Amore è desiderio di unione. E’ assorbire il desiderio altrui e colmarlo con qualsiasi cosa si possa.
Nel mondo materiale sarebbe sufficiente se ognuno di noi avesse le proprie necessità soddisfatte, e ciò nonostante a molti non basta per sentirsi amati o per dimostrare amore. Vogliamo sempre di più, anche se sappiamo bene che non è quella la strada da seguire. Dobbiamo avanzare verso un livello più spirituale, e sentire che dipende da noi e dal nostro potere superare i confini di quello che abbiamo già sperimentato fino adesso. Sul piano materiale già conosciamo il valore dell’amore tra amici, tra essere umani in generale, ci si incontra, ci si riunisce, ci si capisce, ci si aiuta, si è felici insieme. Spostiamoci su un piano più interiore, più profondo, meno evidente, meno tangibile, e troviamo il modo per creare connessioni che ci facciano sentire contenti, come ogni volta che un nostro desiderio viene soddisfatto.
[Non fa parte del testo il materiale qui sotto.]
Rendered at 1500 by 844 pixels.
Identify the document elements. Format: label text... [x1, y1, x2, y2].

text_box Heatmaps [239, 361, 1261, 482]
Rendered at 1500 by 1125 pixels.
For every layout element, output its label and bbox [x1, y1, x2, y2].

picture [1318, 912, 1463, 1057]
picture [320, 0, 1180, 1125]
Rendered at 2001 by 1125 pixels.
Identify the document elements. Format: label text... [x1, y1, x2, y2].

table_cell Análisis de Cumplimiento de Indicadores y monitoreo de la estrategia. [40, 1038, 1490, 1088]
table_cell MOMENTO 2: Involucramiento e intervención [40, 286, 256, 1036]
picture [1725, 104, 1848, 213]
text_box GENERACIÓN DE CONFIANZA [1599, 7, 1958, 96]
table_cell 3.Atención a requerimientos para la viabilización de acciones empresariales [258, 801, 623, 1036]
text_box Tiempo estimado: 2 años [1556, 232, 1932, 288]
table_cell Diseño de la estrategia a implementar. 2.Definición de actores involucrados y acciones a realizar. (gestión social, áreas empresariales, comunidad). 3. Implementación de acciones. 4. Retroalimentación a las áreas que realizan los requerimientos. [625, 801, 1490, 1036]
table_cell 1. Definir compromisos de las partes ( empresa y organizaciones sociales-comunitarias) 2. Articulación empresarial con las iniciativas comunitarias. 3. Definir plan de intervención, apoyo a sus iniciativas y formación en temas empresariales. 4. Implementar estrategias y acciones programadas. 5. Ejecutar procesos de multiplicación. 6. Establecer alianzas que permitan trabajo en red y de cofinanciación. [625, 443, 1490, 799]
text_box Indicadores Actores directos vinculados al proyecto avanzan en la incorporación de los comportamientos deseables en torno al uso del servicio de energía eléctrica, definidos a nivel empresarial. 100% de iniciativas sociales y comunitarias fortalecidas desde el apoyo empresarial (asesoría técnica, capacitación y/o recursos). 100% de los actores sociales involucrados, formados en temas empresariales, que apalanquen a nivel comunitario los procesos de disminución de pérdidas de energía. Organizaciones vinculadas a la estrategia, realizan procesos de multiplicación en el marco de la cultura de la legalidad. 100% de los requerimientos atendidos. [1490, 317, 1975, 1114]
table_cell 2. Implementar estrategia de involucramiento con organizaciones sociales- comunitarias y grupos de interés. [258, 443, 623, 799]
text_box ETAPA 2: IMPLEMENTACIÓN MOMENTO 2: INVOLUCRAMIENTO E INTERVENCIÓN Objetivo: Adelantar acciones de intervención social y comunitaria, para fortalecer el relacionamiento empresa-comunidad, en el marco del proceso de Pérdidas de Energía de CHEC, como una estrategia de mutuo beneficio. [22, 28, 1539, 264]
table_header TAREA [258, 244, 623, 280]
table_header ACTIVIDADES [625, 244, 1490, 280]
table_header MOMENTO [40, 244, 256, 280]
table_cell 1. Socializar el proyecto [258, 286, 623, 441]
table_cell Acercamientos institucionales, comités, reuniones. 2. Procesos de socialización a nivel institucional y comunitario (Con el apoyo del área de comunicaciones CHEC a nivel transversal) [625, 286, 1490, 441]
E’ il concetto di amore universale che abbraccia tutto e tutti, che è il frutto di sentimenti positivi e che comincia dall’amore e dal rispetto per se stessi. Quando avremo raggiunto questo livello potremo amare e rispettare gli altri, e tutto ciò che forma il nostro mondo, provando la stessa contentezza di quando un nostro desiderio viene soddisfatto.